_What the exercise asks_
Reproduce the listing that follows in full. Omit its images.

_Records for the exercise_
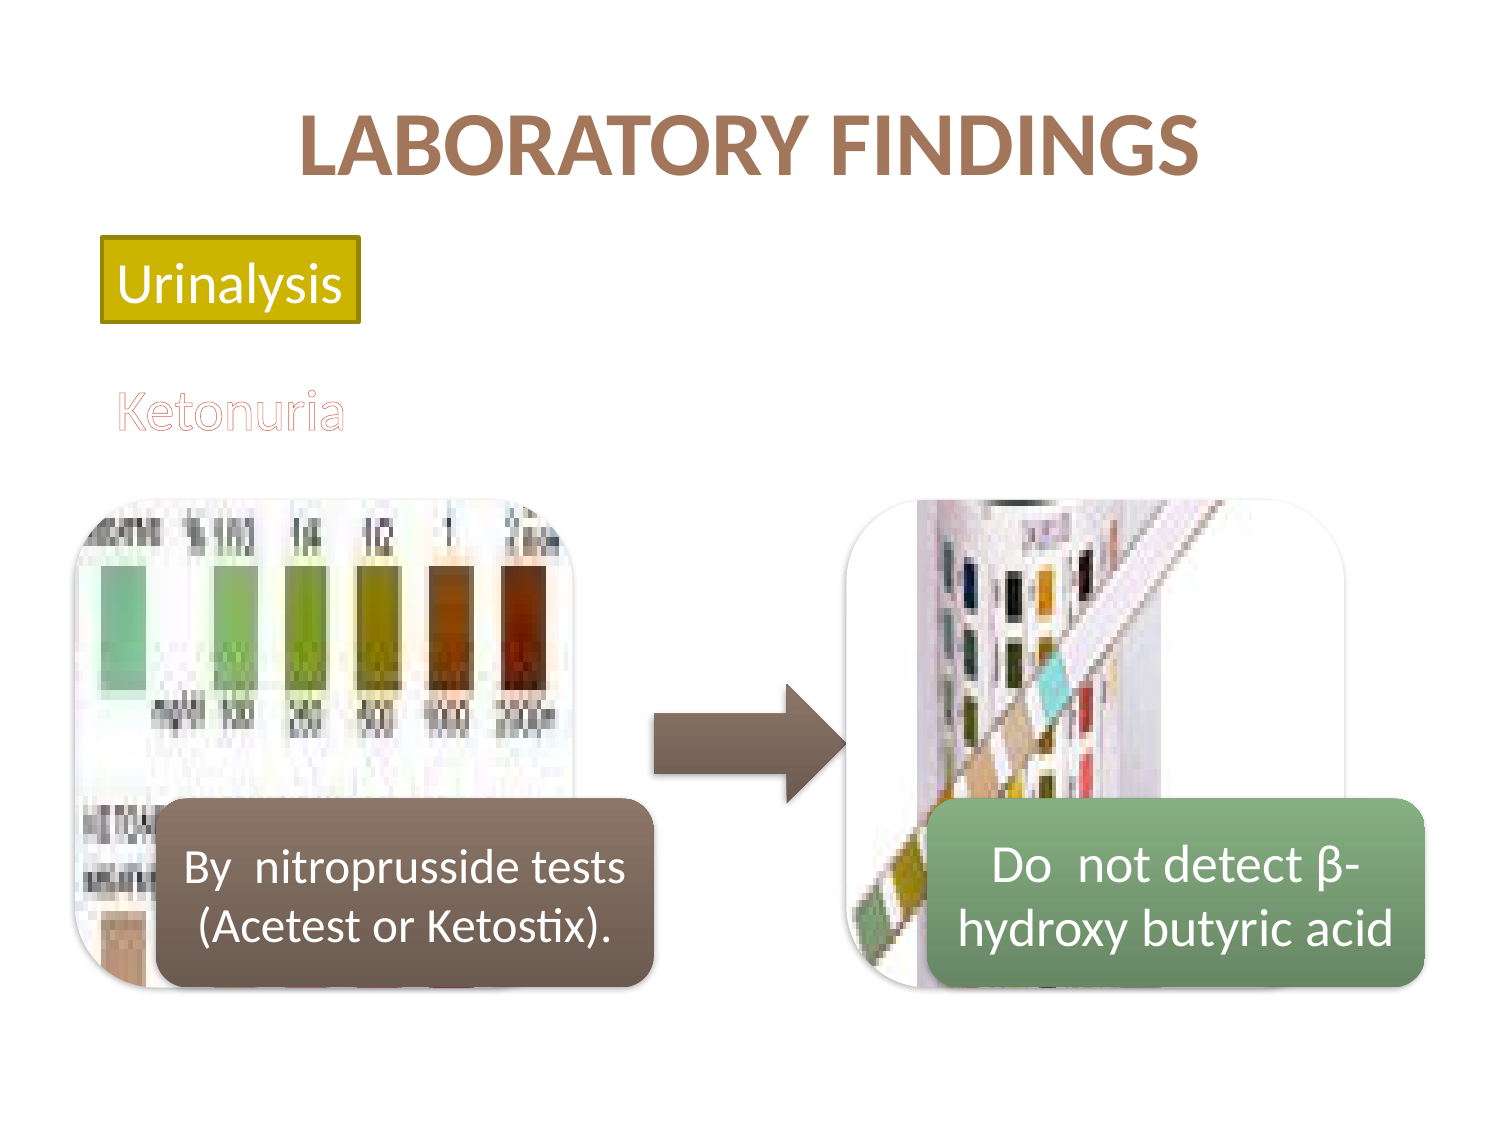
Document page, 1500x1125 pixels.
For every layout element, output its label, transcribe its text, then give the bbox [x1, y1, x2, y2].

title Laboratory Findings [75, 45, 1425, 233]
text_box Urinalysis [100, 235, 361, 324]
text_box Ketonuria [101, 364, 362, 450]
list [74, 499, 1426, 988]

_Response_
Document page, 1500x1125 pixels.
For every layout element, output its label, transcribe its text, then give the bbox [x1, y1, x2, y2].

title Laboratory Findings [75, 45, 1425, 233]
text_box Urinalysis [100, 235, 361, 324]
text_box Ketonuria [101, 364, 362, 450]
list [74, 499, 1426, 988]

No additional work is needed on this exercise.